Le Parti communiste français (PCF) n’est plus la force municipale qu’il fut autrefois, mais il conserve des enclaves où il demeure ancré. Dieppe, port maritime et cité ouvrière de la Seine-Maritime, figure parmi ces rares bastions. La ville, surnommée la « cité aux quatre ports », affiche une longévité politique notable : hors une parenthèse de droite entre 2001 et 2008, elle est dirigée par la gauche communiste depuis cinquante‑cinq ans.

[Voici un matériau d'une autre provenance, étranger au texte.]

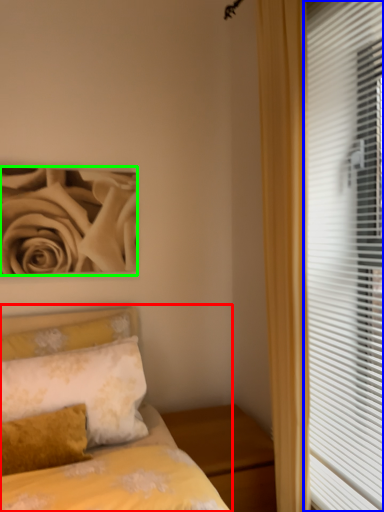
Question: Which object is positioned closest to bed (highlighted by a red box)? Select from window blind (highlighted by a blue box) and rose (highlighted by a green box).

Choices:
 (A) window blind
 (B) rose

Answer: (A)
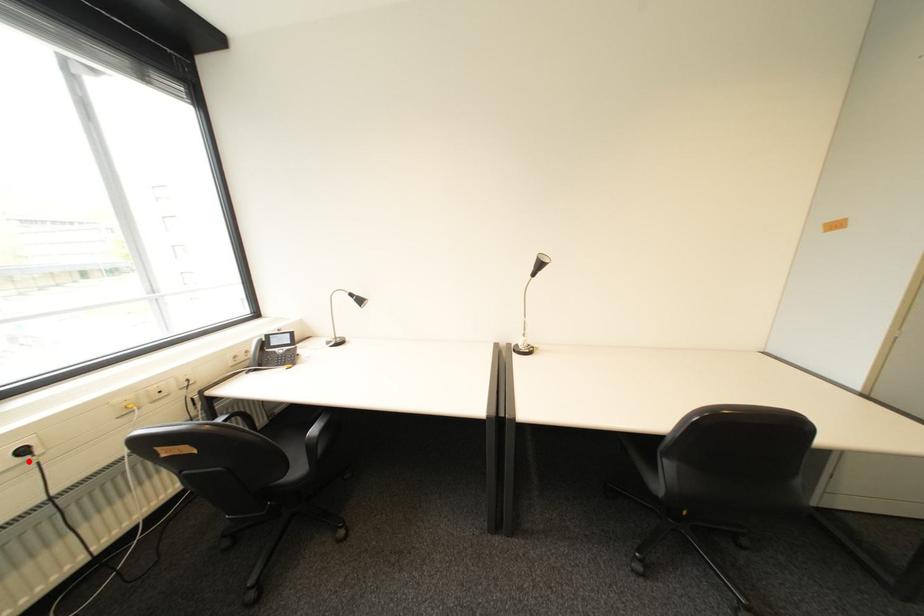
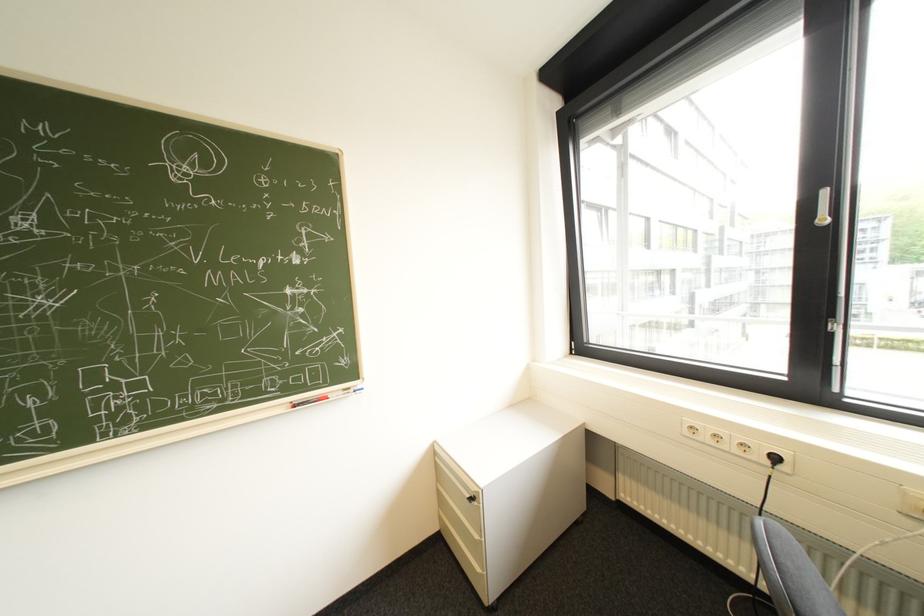
Where in the second image is the point corresponding to the highlighted location from the first image?

(779, 463)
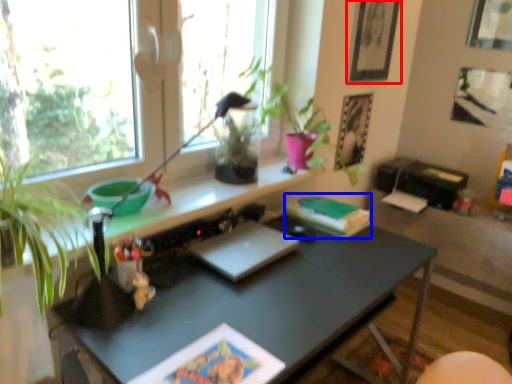
Question: Which object is closer to the camera taking this photo, picture frame (highlighted by a red box) or paperback book (highlighted by a blue box)?

Choices:
 (A) picture frame
 (B) paperback book

Answer: (B)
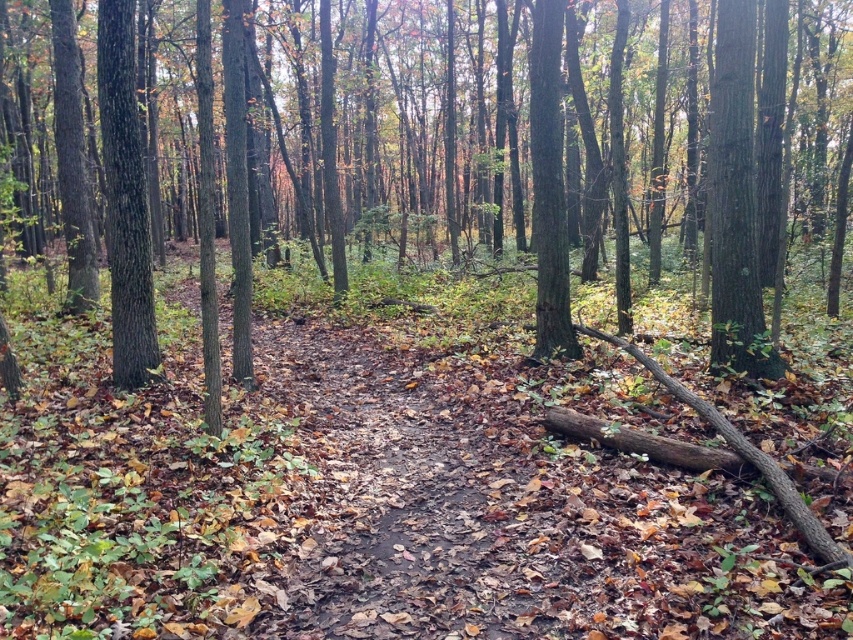
Question: Does brown rough tree at center come in front of smooth brown tree trunk at left?

Choices:
 (A) no
 (B) yes

Answer: (B)

Question: Where is brown rough tree at center located in relation to smooth brown tree trunk at left in the image?

Choices:
 (A) left
 (B) right

Answer: (B)

Question: Does brown rough tree at center appear over smooth brown tree trunk at left?

Choices:
 (A) yes
 (B) no

Answer: (A)

Question: Which point is farther to the camera?

Choices:
 (A) brown rough tree at center
 (B) smooth brown tree trunk at left

Answer: (B)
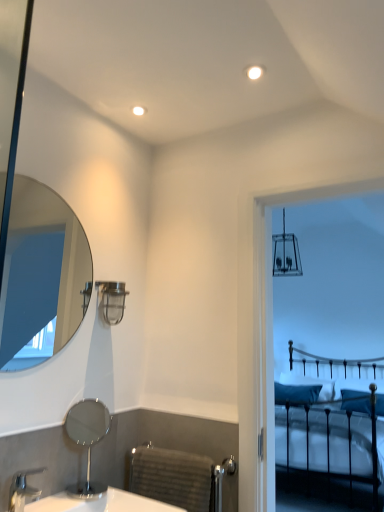
Question: Which direction should I rotate to look at metallic industrial light fixture at upper center?

Choices:
 (A) left
 (B) right

Answer: (A)

Question: Is white glossy sink at lower left located within silver metallic faucet at lower left?

Choices:
 (A) yes
 (B) no

Answer: (B)

Question: From the image's perspective, is silver metallic faucet at lower left above white glossy sink at lower left?

Choices:
 (A) yes
 (B) no

Answer: (A)

Question: Does silver metallic faucet at lower left touch white glossy sink at lower left?

Choices:
 (A) yes
 (B) no

Answer: (B)

Question: Can you confirm if silver metallic faucet at lower left is bigger than white glossy sink at lower left?

Choices:
 (A) no
 (B) yes

Answer: (A)

Question: Is silver metallic faucet at lower left positioned before white glossy sink at lower left?

Choices:
 (A) yes
 (B) no

Answer: (B)

Question: Considering the relative sizes of silver metallic faucet at lower left and white glossy sink at lower left in the image provided, is silver metallic faucet at lower left wider than white glossy sink at lower left?

Choices:
 (A) yes
 (B) no

Answer: (B)

Question: Is clear glass mirror at upper left, arranged as the first mirror when viewed from the top, smaller than silver metallic faucet at lower left?

Choices:
 (A) yes
 (B) no

Answer: (B)

Question: Does clear glass mirror at upper left, the 2th mirror when ordered from bottom to top, have a larger size compared to silver metallic faucet at lower left?

Choices:
 (A) no
 (B) yes

Answer: (B)

Question: Can you confirm if clear glass mirror at upper left, the 2th mirror when ordered from bottom to top, is positioned to the left of silver metallic faucet at lower left?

Un fief historique malgré une population modeste
Avec environ 29 000 habitants, Dieppe n’est pas la commune la plus peuplée du département ; elle est devancée de peu par Saint‑Etienne‑du‑Rouvray. Pourtant, sa situation géographique et l’importance de son port de pêche font d’elle un symbole particulier du communisme municipal. Cette combinaison d’histoire industrielle et de vocation maritime lui confère une place à part dans le paysage politique local et national.
Sur le plan symbolique, la longévité du PCF à Dieppe témoigne d’un enracinement social et territorial qui dépasse la seule taille démographique. La permanence d’une majorité municipale de gauche y trouve ses racines dans des circuits professionnels et dans l’identité collective liée au port et à l’activité ouvrière.
Le maire sortant et l’unité de la gauche
Nicolas Langlois, maire sortant et membre du PCF, porte aujourd’hui la liste de la gauche unie. Agé de 42 ans, ancien douanier de formation, il a pris la succession de son mentor, Sébastien Jumel, en 2017, en cours de mandat. Il a ensuite été élu dès le premier tour en 2020, ce qui lui a assuré un ancrage politique consolidé au cours de son premier mandat.
Pour ces municipales, Langlois mène une campagne marquée par une alliance rassemblée autour de sa majorité. Les écologistes et La France insoumise (LFI) sont intégrés à cette coalition et figurent à ses côtés, selon la majorité présentée. Cette unité locale de la gauche constitue une singularité, tant elle contraste avec des configurations parfois plus fragmentées observées dans d’autres communes.
Interrogé sur ses ambitions et sur la course électorale, le maire adopte un ton pondéré et procédural : « Une élection, ça se respecte. Tant que les bulletins ne sont pas dépouillés… » Cette réserve souligne sa prudence face à l’incertitude inhérente à tout scrutin, et rappelle que les dynamiques électorales peuvent se révéler imprévisibles jusqu’au dépouillement des votes.
La lecture politique est simple : une défaite de Nicolas Langlois dans ce bastion communiste surprendrait. À l’inverse, une réélection conforterait la continuité d’une tradition municipale ancrée depuis plus d’un demi‑siècle. Entre ces deux hypothèses, la campagne municipale s’annonce donc comme un moment clé pour mesurer la vitalité locale du PCF et la portée de son alliance de gauche.
Enjeux et perspectives locales
Sans prétendre dresser un bilan exhaustif du mandat en place, le contexte local met en relief des enjeux propres aux villes portuaires et au monde ouvrier. La conjonction d’un passé politique marqué et d’une économie liée à la mer structure les débats et les priorités de l’électorat. Ces éléments expliquent en partie pourquoi Dieppe est perçue comme l’un des derniers bastions communistes de la côte normande.
Sur le plan national, la situation dieppoise apparaît comme une exception. Alors que l’influence du PCF a reculé à l’échelle nationale, la continuité municipale ici témoigne d’une capacité locale à maintenir des majorités stables lorsque des alliances de terrain se forment autour de projets partagés.
La campagne en cours et le rassemblement de la gauche locale méritent une attention attentive, d’autant que l’issue du scrutin mesurera la capacité de ces forces à convertir leur ancrage historique en soutien électoral contemporain. Reste que, comme le rappelle la mise en garde du maire sortant, le verdict final ne peut être connu qu’après dépouillement des bulletins.